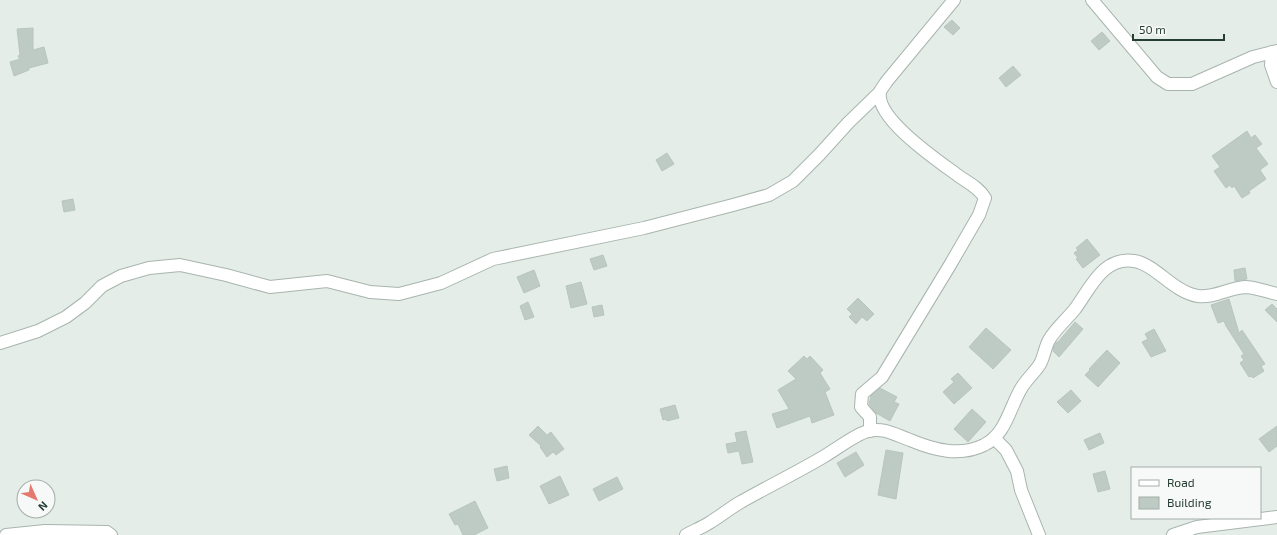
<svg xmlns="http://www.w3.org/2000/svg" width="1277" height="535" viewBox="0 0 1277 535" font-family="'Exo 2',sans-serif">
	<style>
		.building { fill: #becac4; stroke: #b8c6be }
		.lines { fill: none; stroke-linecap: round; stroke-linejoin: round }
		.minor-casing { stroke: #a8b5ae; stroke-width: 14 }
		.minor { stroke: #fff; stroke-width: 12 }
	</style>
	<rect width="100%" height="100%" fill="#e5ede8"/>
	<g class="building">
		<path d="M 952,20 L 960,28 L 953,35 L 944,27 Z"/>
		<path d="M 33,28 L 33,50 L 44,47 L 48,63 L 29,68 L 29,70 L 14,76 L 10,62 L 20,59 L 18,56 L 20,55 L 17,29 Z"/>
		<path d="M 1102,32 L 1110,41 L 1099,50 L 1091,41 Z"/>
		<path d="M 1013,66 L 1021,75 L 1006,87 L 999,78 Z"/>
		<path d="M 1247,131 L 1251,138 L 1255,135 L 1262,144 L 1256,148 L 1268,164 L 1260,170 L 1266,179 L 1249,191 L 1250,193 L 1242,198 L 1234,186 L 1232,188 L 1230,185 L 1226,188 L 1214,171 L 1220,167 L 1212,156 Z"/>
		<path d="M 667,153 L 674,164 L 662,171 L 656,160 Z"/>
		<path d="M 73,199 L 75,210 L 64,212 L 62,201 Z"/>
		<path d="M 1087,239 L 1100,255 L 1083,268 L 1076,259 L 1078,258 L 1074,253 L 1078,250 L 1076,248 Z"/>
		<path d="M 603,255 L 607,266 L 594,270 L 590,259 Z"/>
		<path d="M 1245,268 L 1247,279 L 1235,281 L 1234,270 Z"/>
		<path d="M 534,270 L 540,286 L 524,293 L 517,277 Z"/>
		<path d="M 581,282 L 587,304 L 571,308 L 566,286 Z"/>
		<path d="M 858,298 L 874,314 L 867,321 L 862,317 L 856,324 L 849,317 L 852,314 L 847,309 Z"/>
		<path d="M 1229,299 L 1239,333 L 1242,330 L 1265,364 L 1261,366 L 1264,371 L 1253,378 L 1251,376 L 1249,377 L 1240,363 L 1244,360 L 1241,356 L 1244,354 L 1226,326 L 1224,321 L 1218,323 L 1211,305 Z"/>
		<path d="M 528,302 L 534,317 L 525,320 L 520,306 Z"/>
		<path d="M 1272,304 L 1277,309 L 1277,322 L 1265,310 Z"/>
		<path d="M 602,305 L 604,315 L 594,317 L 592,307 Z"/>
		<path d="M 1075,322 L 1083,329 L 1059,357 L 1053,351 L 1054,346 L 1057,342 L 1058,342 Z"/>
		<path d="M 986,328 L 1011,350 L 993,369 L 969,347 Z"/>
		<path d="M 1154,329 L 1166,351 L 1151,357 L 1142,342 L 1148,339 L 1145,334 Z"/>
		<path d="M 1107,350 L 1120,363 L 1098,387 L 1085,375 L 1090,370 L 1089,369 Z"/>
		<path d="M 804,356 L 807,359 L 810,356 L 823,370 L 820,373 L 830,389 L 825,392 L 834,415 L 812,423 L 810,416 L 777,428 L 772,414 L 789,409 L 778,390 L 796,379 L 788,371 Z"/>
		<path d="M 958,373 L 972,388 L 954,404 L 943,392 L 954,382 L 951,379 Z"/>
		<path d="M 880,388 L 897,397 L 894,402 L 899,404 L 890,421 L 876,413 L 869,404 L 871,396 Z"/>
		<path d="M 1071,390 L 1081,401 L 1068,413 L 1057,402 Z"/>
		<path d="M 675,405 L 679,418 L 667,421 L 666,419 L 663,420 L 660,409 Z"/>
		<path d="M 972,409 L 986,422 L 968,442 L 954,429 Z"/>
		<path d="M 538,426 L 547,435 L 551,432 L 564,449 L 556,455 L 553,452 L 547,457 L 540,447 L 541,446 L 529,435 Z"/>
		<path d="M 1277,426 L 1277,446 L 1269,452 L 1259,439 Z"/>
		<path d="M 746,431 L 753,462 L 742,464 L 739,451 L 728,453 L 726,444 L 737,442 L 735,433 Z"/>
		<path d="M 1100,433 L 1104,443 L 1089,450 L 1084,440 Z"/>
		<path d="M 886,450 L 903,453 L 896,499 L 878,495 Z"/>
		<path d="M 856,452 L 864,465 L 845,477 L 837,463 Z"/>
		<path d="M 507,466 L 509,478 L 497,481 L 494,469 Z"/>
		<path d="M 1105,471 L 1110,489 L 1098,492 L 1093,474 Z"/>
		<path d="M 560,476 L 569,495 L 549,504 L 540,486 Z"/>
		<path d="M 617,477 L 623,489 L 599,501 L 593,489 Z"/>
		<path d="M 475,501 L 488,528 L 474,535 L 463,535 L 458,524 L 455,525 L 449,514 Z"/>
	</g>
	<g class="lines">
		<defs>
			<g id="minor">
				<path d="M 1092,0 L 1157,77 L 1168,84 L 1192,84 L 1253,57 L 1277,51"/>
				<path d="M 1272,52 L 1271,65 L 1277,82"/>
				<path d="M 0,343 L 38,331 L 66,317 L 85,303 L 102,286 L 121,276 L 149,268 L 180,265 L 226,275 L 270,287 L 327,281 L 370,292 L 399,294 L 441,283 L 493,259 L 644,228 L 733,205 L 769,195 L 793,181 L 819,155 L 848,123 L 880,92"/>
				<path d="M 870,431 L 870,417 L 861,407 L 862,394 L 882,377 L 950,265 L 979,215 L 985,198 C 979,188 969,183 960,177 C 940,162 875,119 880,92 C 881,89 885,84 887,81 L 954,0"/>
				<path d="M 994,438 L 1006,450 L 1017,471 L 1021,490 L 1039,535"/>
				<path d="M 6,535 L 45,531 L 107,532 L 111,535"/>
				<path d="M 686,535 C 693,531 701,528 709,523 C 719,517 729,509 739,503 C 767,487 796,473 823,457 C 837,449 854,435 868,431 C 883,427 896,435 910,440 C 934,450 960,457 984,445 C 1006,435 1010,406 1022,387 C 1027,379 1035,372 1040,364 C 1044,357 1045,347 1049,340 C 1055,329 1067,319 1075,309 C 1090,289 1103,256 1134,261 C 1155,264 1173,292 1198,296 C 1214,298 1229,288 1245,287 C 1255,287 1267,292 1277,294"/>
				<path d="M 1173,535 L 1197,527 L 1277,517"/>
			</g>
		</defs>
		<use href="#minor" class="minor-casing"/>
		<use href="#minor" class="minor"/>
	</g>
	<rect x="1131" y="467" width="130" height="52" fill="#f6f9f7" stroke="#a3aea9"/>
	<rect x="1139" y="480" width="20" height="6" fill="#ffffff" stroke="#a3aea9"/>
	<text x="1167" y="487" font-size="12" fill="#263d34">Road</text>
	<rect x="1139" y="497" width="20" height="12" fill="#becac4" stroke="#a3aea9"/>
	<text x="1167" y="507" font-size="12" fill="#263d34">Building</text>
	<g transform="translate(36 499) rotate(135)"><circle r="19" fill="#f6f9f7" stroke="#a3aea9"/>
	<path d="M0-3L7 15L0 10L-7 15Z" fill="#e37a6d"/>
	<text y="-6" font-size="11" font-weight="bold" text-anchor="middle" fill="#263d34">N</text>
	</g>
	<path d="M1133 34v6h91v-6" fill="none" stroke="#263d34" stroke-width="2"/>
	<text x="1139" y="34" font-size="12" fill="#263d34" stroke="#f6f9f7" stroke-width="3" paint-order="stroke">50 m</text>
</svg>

***

> AIM OF THE TASK:
Looking at the entries above, count each line that includes the string "lines" and give only the total.

> EXERCISE ANSWER:
2